Everyone claims to want the new Commission President to be “a reformer”, but there is no consensus in Britain about which specific EU reforms we want. In the name of euphemistically termed “flexible labour laws”, UK Tories want to weaken or abolish EU powers to regulate employees’ work conditions throughout the Union. This essentially means that they resent EU constraints on their ability to make UK workers work longer hours, for lower rates of pay, with fewer rights to maternity and paternity leave and other holidays, and generally in worse conditions than those in more enlightened parts of Europe. This should be one of Cameron’s ‘reforms’ that Labour will never support. Nor should Labour support the Tories’ demand for limits on the free movement of people within the EU, or for abandoning the principle that all EU citizens, in whichever EU country they live, work or visit, have an equal entitlement to local health and other benefits.
We all favour ‘reform’, but one party’s reforms are another’s erosion of basic EU principles. Labour should never compromise its European credentials in a doomed attempt to appease the Euro-sceptics of the Murdoch press and the wilder reaches of the Conservative back benches.
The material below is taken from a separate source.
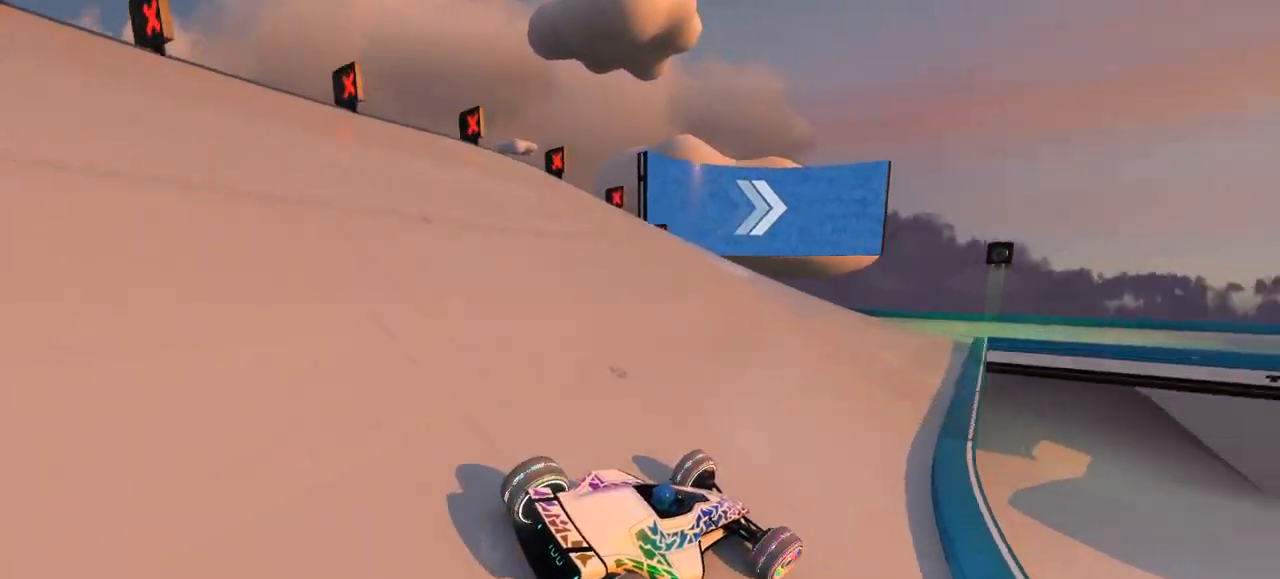
{"keys": ["up"], "events": []}
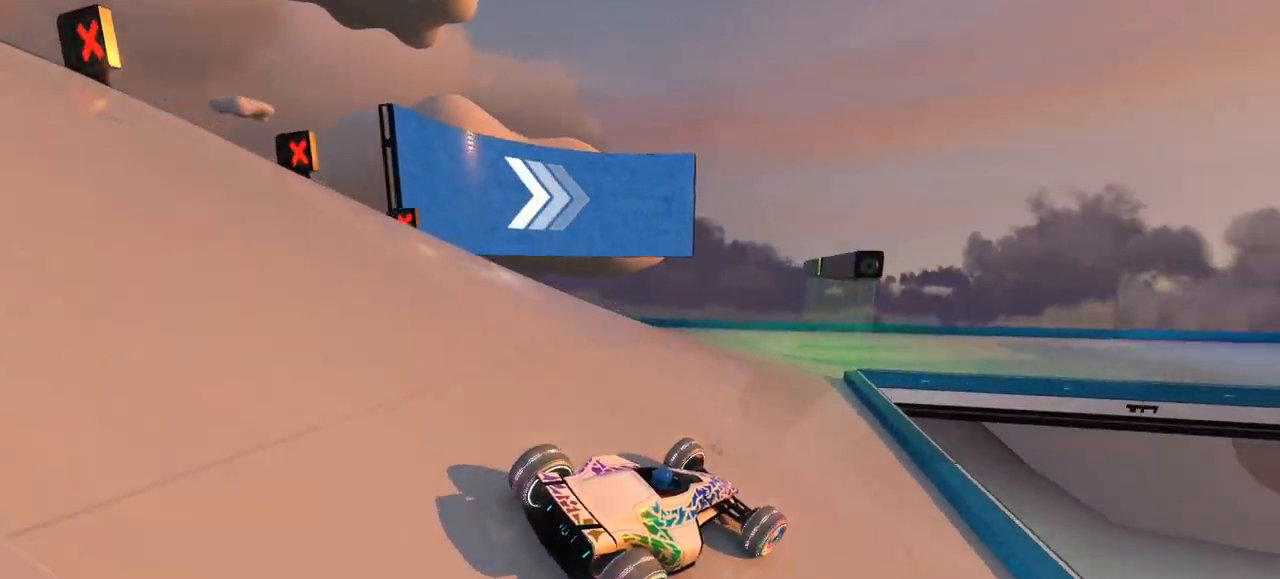
{"keys": ["up"], "events": [[167, "down", "down"], [433, "down", "up"]]}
Our prime minister has embarked on another of his wild gambles. If he pulls it off and our partner governments are blackmailed into dispensing with Mr Juncker’s services, David Cameron’s and other Tories’ triumphalist gloating will be hard to endure. And Britain will incur the odium of widespread opinion throughout the EU for depriving them of their favoured candidate.
If he fails, Britain will have to cope for five years or more with a powerful President of the Commission who’ll bear an entirely understandable grudge against all three of the UK’s political parties for having tried so hard to prevent him from being selected for the job. It’s a lose-lose situation, as usual.